(Data extract begins)

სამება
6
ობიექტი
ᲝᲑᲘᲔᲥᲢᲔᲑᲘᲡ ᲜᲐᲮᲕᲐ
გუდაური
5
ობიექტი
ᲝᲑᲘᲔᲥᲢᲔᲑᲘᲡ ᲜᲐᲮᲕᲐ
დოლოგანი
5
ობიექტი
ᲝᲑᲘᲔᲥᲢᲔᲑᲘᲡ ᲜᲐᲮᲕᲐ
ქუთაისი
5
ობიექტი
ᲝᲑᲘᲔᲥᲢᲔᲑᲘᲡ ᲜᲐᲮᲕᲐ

(Data extract ends)
(Data extract begins)

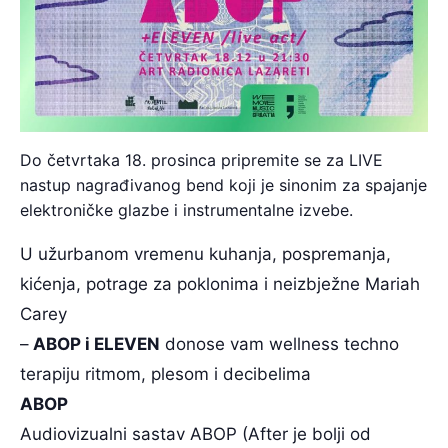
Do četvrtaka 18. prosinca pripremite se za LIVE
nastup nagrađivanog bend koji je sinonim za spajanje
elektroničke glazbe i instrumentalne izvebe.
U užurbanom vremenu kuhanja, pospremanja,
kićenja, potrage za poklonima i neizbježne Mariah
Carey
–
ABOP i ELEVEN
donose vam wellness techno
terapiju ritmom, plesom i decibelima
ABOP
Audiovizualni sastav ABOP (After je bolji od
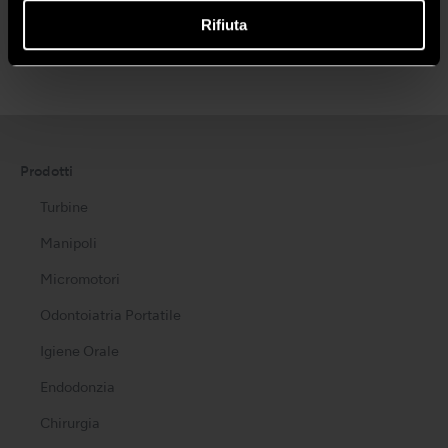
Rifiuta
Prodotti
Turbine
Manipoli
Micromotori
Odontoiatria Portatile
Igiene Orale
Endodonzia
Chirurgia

(Data extract ends)

**Directions**
Copy the lines of the records that begin with the line containing "Do četvrtaka 18." and end with the line containing "Audiovizualni sastav ABOP (After je bolji od", keeping each line unchanged.

**Answer area**
Do četvrtaka 18. prosinca pripremite se za LIVE
nastup nagrađivanog bend koji je sinonim za spajanje
elektroničke glazbe i instrumentalne izvebe.
U užurbanom vremenu kuhanja, pospremanja,
kićenja, potrage za poklonima i neizbježne Mariah
Carey
–
ABOP i ELEVEN
donose vam wellness techno
terapiju ritmom, plesom i decibelima
ABOP
Audiovizualni sastav ABOP (After je bolji od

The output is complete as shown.